The foregoing law and circular
were never amended nor repealed by the Freedom Constitution. A CES eligibility
was an existing and operative requirement at the time of private respondent’s
appointment as Ministry Legal Counsel - CESO IV. Neither were the said law and circular inconsistent with the
Freedom Constitution as to render them modified or superseded. In fact, the Integrated Reorganization Plan
allows the appointment of non-CES eligibles, like private respondent, provided
they subsequently acquire the needed eligibility.
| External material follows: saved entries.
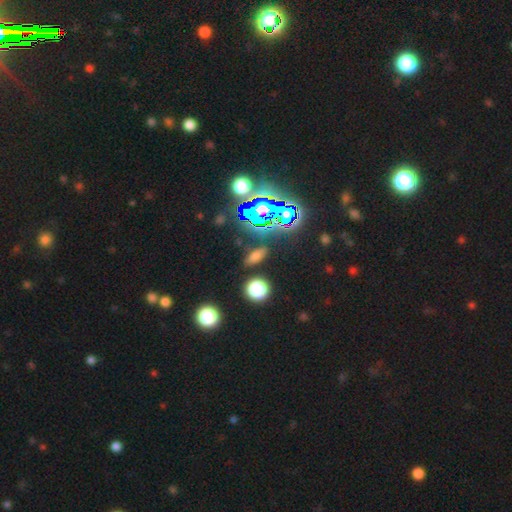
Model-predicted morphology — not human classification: Smooth or featured? smooth (52%)
How rounded? in between (61%)
Merging? none (83%)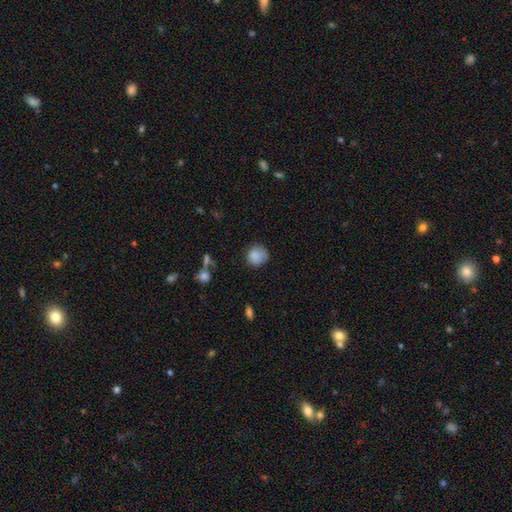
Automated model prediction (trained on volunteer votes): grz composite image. It shows a smooth galaxy with no disk features (86%) that is round (85%). Merging: none (70%).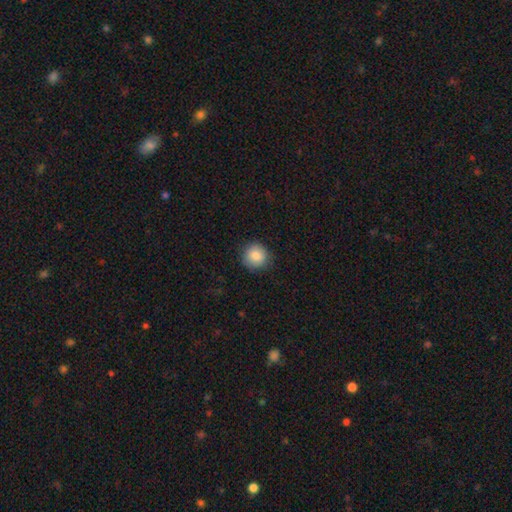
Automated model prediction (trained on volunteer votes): Morphology: type=smooth (87%); roundness=round (91%); merging=none (88%).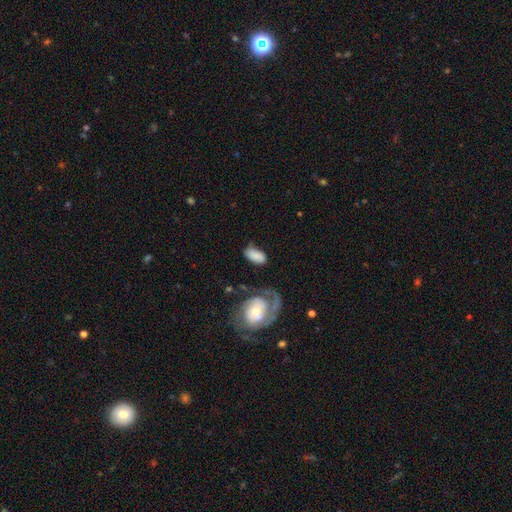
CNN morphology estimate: The model was most divided on "merging": none: 52%, minor disturbance: 22%, major disturbance: 16%, merger: 10%. More confident: how rounded — in between (92%); smooth or featured — smooth (73%).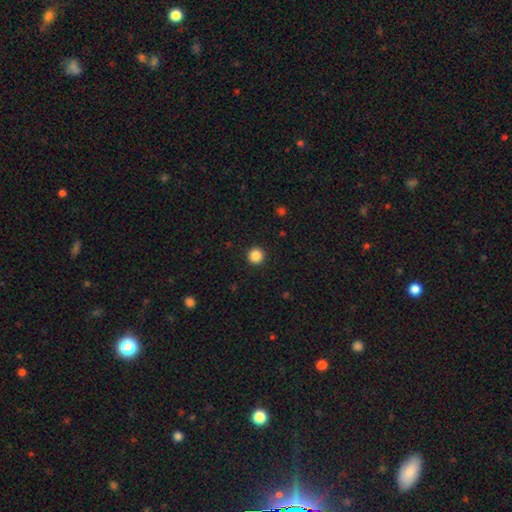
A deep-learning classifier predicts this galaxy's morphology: Q: Smooth or featured?
A: smooth (87%); runner-up: star or artifact (10%)
Q: How rounded?
A: round (96%); runner-up: in between (3%)
Q: Merging?
A: none (93%); runner-up: minor disturbance (4%)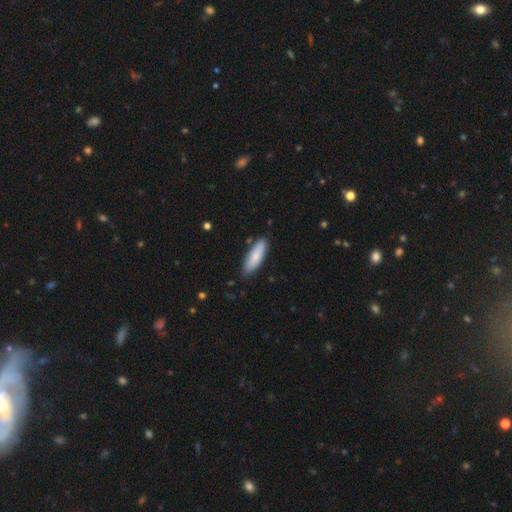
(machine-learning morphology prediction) type=smooth (83%); roundness=in between (55%); merging=none (83%).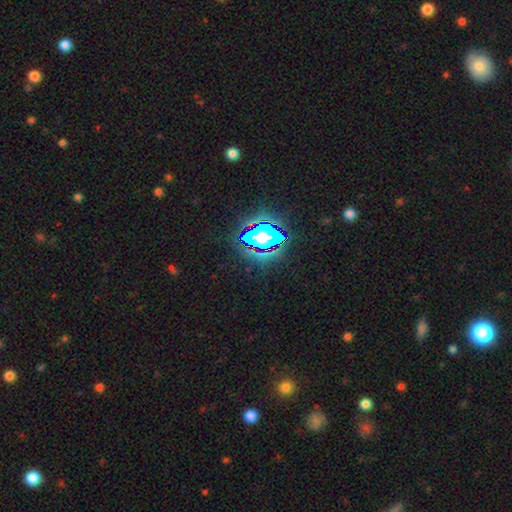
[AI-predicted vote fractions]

It bears stressing that in Achacoso
v. Macaraig, the questioned appointment was made on October 16, 1987,
before the CES Board was reconstituted in 1988, and before the first CESO
examination was given in 1990, as in the present case. Nevertheless, the Court, in Achacoso,
ruled that a CES eligibility is required for a CES position, such that an
appointment of one who does not possess such eligibility shall be
temporary. Evidently, a CES eligibility
has always been one of the requirements for a position embraced in the
CES. The Court finds no reason to make
an exception in the instant controversy.
Moreover, in the recent case of Secretary
of Justice v. Josefina Bacal,[6] we ruled that security of tenure in the CES is
acquired with respect to rank and not to position. Hence, assuming ex gratia argumenti that a CES eligibility
is not a requirement in the case of private respondent, the mobility and
flexibility concepts in the assignment of personnel in the CES, which allow
transfer or reassignment of CES personnel to other positions of the same rank
or salary,[7] justify his transfer to other CES position without
violating his right to security of tenure.
WHEREFORE, in view of all the foregoing, the instant motion for
reconsideration is DENIED with FINALITY.
SO ORDERED.
Davide, Jr., C.J., Bellosillo,
Melo, Puno, Vitug, Kapunan, Mendoza, Panganiban, Quisumbing, Pardo, De Leon,
Jr., Sandoval-Gutierrez, and Carpio, JJ., concur.
Buena, J., on official leave.
[1] 195 SCRA 235 [1991].
[2] 190 SCRA 50 [1990].
[3]Ocho
v. Calos, et al., G.R. No. 137908, November 22, 2000.
[4] Rizal Surety
Insurance Company v. Court of Appeals, et al., 336 SCRA 12, 21-22
[2000]; citing Smith Bell and Company (Phils.) v. Court of Appeals, 197
SCRA 201 [1991].
[5] Teodoro v.
Carague, 206 SCRA 429, 434 [1992]; citing 46 Am. Jur., pp. 402-403; Republic v.
De los Angeles, 159 SCRA 264 [1988]; Suarez v. Court of Appeals, 193
SCRA 183 [1991]; Vergara v. Rugue, 78 SCRA 312 [1977]; Philippine Coal
Miner’s Union v. CEPOC, 10 SCRA 784 [1964]; Alvarez, Jr. v. Court
of Appeals, 158 SCRA 407 [1988]; Ronquillo v. Marasigan, 5 SCRA 304
[1962]; Santiago v. Ramirez, 8 SCRA 157 [1963]; Pulido v. Pulido,
117 SCRA 16 [1982]; and Alvarez, Jr. v. Court of Appeals, 158 SCRA 401
[1988].
[6] G.R. No. 139382,
December 6, 2000.
[7] e. Assignments, Reassignments and
Transferees . . .
Any provision of law to the contrary notwithstanding,
members of the Career Executive Service may be reassigned or transferred from one
position to another and from one department, bureau or office to another;
provided that such reassignment or transfer is made in the interest of public
service and involves no reduction in rank or salary; provided, further, that no
member shall be reassigned or transferred oftener than every two years; and
provided, furthermore, that if the officer concerned believes that his
reassignment or transfer is not justified, he may appeal his case to the
President. (Integrated Reorganization Plan, Part III, Chap. I, Art. IV, par. 5 [e]).